» **Questions**:
A - List each distinct speaker label that appears in the podcast transcript.
B - In the podcast transcript, write out everything from "This is the" down to "there's a baby.".

» **Passage for review**:
····················
This is the pickup PI.

Speaker 1 (00:39):
Guys, welcome back to Monday. It's the pick Up with
Brett Hockey and Laura Burn and a small child.

Speaker 2 (00:44):
That's kicking me in the root page.

Speaker 4 (00:46):
Do you look very uncomfortable? It's like you need to fight,
or like there's a baby.

Speaker 2 (00:52):
No, there's no well, actually maybe no one wants to
hear about that.

Speaker 3 (00:54):
No.

Speaker 1 (00:55):
I just had this one moment, literally as we're about
to get on air, and I just got kicked straight
into a lung or into like.

Speaker 2 (01:01):
My I don't even know my diaphragm. It really hurts.

Speaker 1 (01:04):
Okay, if this is surprising to anyone, I'm very pregnant
and it's kicking me really hard.

Speaker 2 (01:07):
What months? Yeah, kick it back, I say, joking. How's
your weekend, Brier?

Speaker 4 (01:14):
Oh, it was actually the best weekend ever.

Speaker 3 (01:16):
It was my birthday weekend so I went up to
the Gold Coast to hang out with a couple of
friends and my sister and my knees and stuff. But
the best thing that could have happened to me happened,
like the best present I could have got. What was
the best counts because she's six. But anyway, my friend's
little girl came over and we had like a little
cake and party and stuff. And she's six years old.
And my friend said to her, Hey, Mace, how old

(01:39):
do you think any Brittany's turning? And in my head,
I thought, oh, this could go one of two ways.

Speaker 4 (01:45):
Eighteen.

Speaker 2 (01:46):
Yeah, I don't think i'd take what a six year
old she's.

Speaker 4 (01:48):
I'm taking it. I am taking it.

Speaker 2 (01:50):
I don't think i'd hang my hat on a six
year old's opinion on me.

Speaker 3 (01:53):
I said, Macy, say less, say less.

Speaker 4 (01:55):
That is a full center.

Speaker 2 (01:56):
That's enough.

Speaker 1 (01:57):
Do you know what though, you did skip town on
the weekend, and it means that you also skipped my
baby shower.

Speaker 2 (02:02):
But I didn't know what was happening.

Speaker 4 (02:03):
Yes I had.

Speaker 1 (02:04):
I was surprised with the baby shower over the weekend,
and it was amazing, But also I don't know how
I feel about surprises and I want to talk about
it next. Okay, so this weekend I had a baby shower.
So if you're like, yay, if you're not across this,
I am about four and a half weeks of having
a baby. I currently have a foot sticking into my lung.
····················
» **Information supplied**:
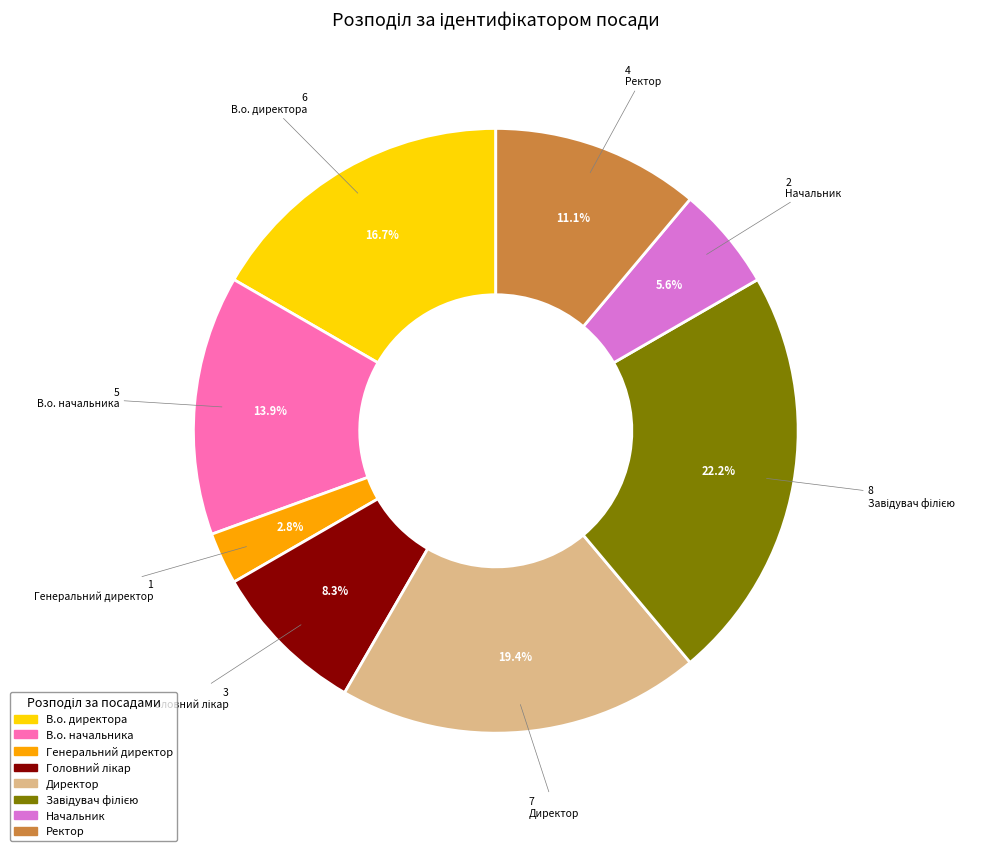

Does В.о. директора account for over 50% of the chart?

No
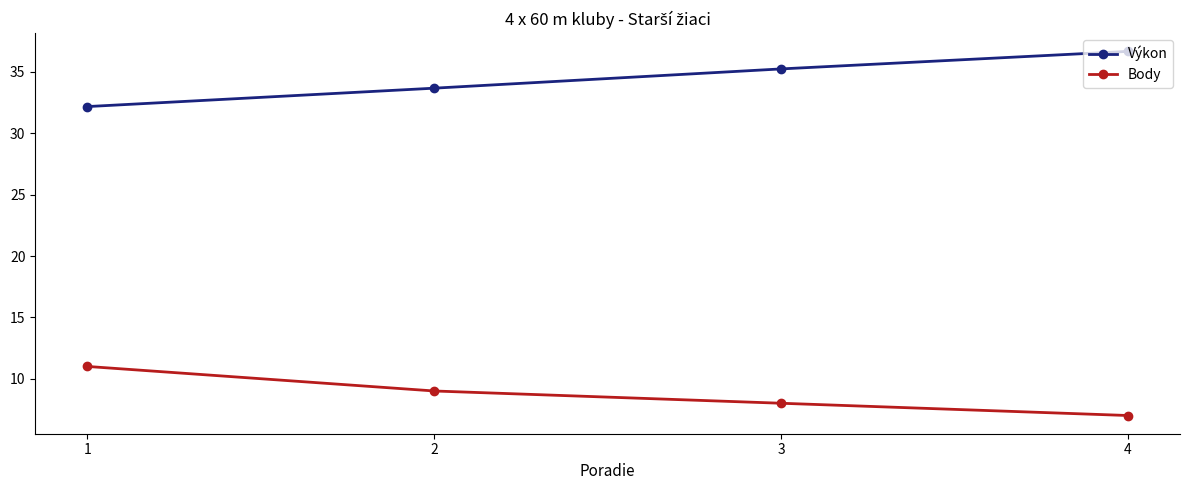

Is it true that Výkon equals 36.7 at 4?

True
····················
» **Answers to this exercise**:
A - Speaker 1, Speaker 2, Speaker 3, Speaker 4

B -
This is the pickup PI.

Speaker 1 (00:39):
Guys, welcome back to Monday. It's the pick Up with
Brett Hockey and Laura Burn and a small child.

Speaker 2 (00:44):
That's kicking me in the root page.

Speaker 4 (00:46):
Do you look very uncomfortable? It's like you need to fight,
or like there's a baby.